This specification describes a canonical way to losslessly encode XML in KDL. While this isn't a very useful thing to want to do on its own, it's occasionally useful when using a KDL toolchain while speaking with an XML-consuming or -emitting service.
This is version 1.0.0 of XiK.
XML-in-KDL (XiK from now on) is a kdl microsyntax for losslessly encoding XML into a KDL document. XML and KDL, luckily, have very similar data models (KDL is almost a superset of XML), so it's quite straightforward to encode most XML documents into KDL.
XML has four types of nodes, corresponding to certain KDL constructs:
- Elements, which have an element name, zero or more attribute, and zero or more children. These are encoded directly as KDL nodes, using the nodename, properties, and children nodes.
- Raw text. In "pure" XML dialects, where raw text only appears as the sole child of an element (never mixed with other elements as siblings), this is generally encoded as a final string argument in a KDL node; in "mixed" XML dialects, it can be encoded as a special KDL node with an empty (
""
) node name. - Processing Instructions and Comments. These are encoded as raw XML syntax embedded as KDL node names.

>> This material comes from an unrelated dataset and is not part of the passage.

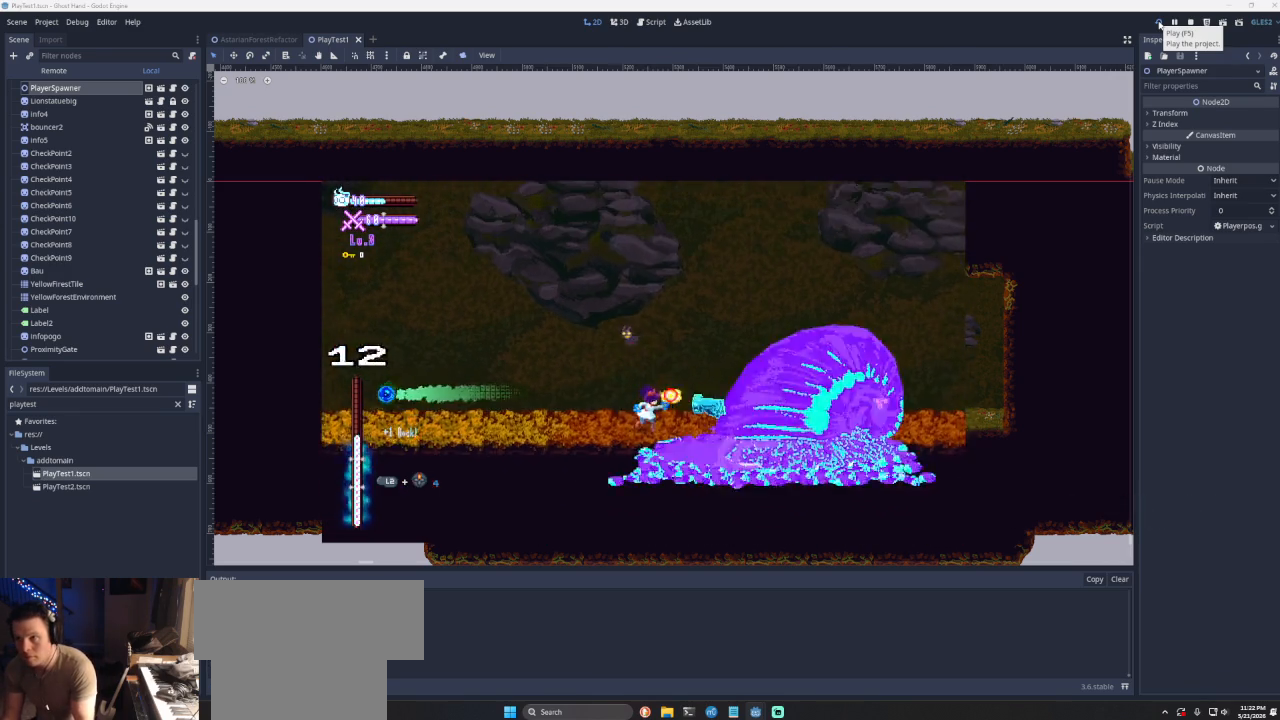
{"buttons": [], "left_stick": "up-left", "right_stick": "center", "events": [[33, "left_stick", "left"], [133, "CROSS", "down"], [200, "left_stick", "center"], [333, "left_stick", "up-left"], [367, "CROSS", "up"]]}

XML elements and KDL nodes have a direct correspondence. In XiK, an XML element is encoded in KDL by:
- making the element name the KDL node name
- making the attributes into KDL properties
- making the child nodes as KDL child nodes
For example, the XML <element foo="bar"><child baz="qux" /></element>
is encoded into XiK as element foo="bar" { child baz="qux" }
.
Raw text contents of an element can be encoded in two possible ways.

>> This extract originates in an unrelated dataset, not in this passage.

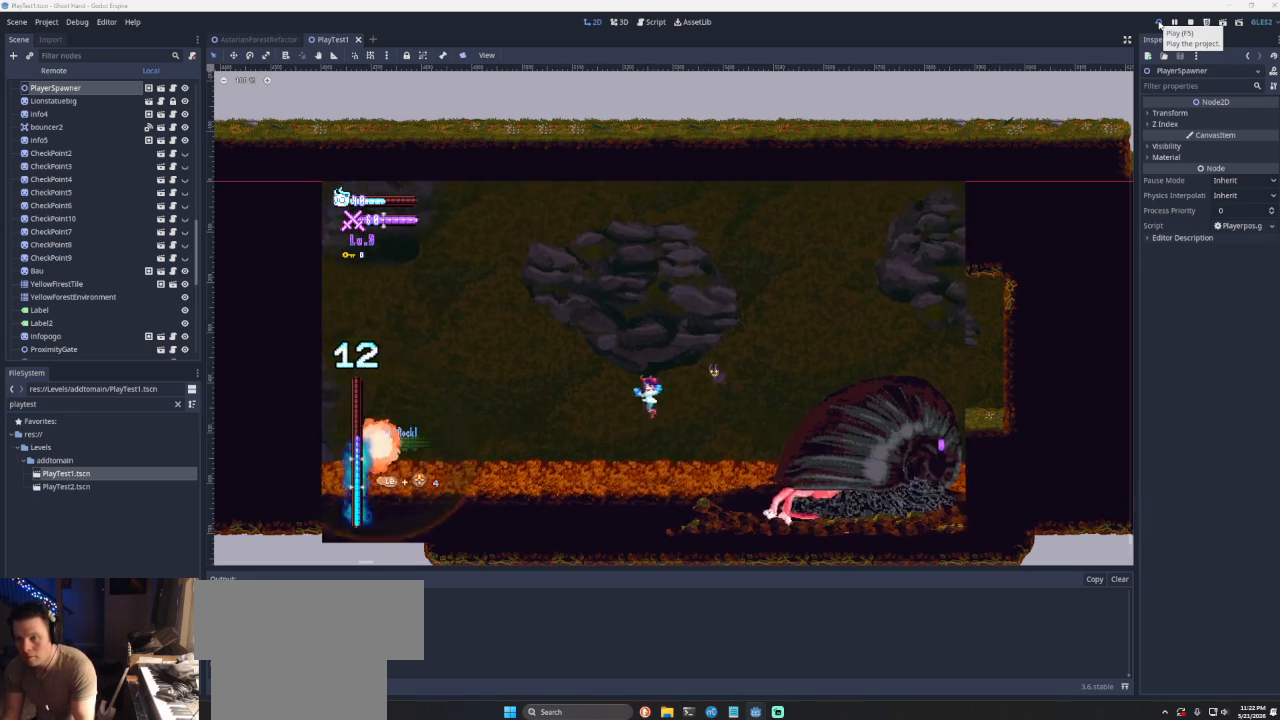
{"buttons": ["CROSS"], "left_stick": "right", "right_stick": "center", "events": [[267, "left_stick", "center"], [333, "left_stick", "right"], [400, "CROSS", "down"]]}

If the element contains only text, it should be encoded as a final string unnamed argument. For example, the XML <a href="http://example.com">here's a link</a>
can be encoded as a href="http://example.com" "here's a link"
.
If the element contains mixed text and element children, the text can be encoded as a KDL node with the name -
with a single string unnamed argument. For example, the XML <span>some <b>bold</b> text</span>
can be encoded as span { - "some "; b "bold"; - " text" }
.
An element that contains only text is allowed to encode it as -
children. For example, <span>foo</span>
may be encoded as span { - "foo" }
instead of span "foo"
. However, an element cannot mix the "final string attribute" with child nodes; span "foo" { b "bar" }
is an invalid encoding of <span>foo<b>bar</b></span>
. (It must be encoded as span { - "foo"; b "bar" }
.)
XML namespaces are encoded the same as XML: the node name simply contains a :
character. Note that KDL identifier syntax allows :
directly in an ident, so a name like xml:space
or xlink:href
is a valid node or property name.
XML processing instructions and comments are encoded into KDL by putting their entire XML syntax into a node name. For example, <!-- comment! -->
is encoded as the node "<!-- comment! -->"
, with no attributes, properties, or children.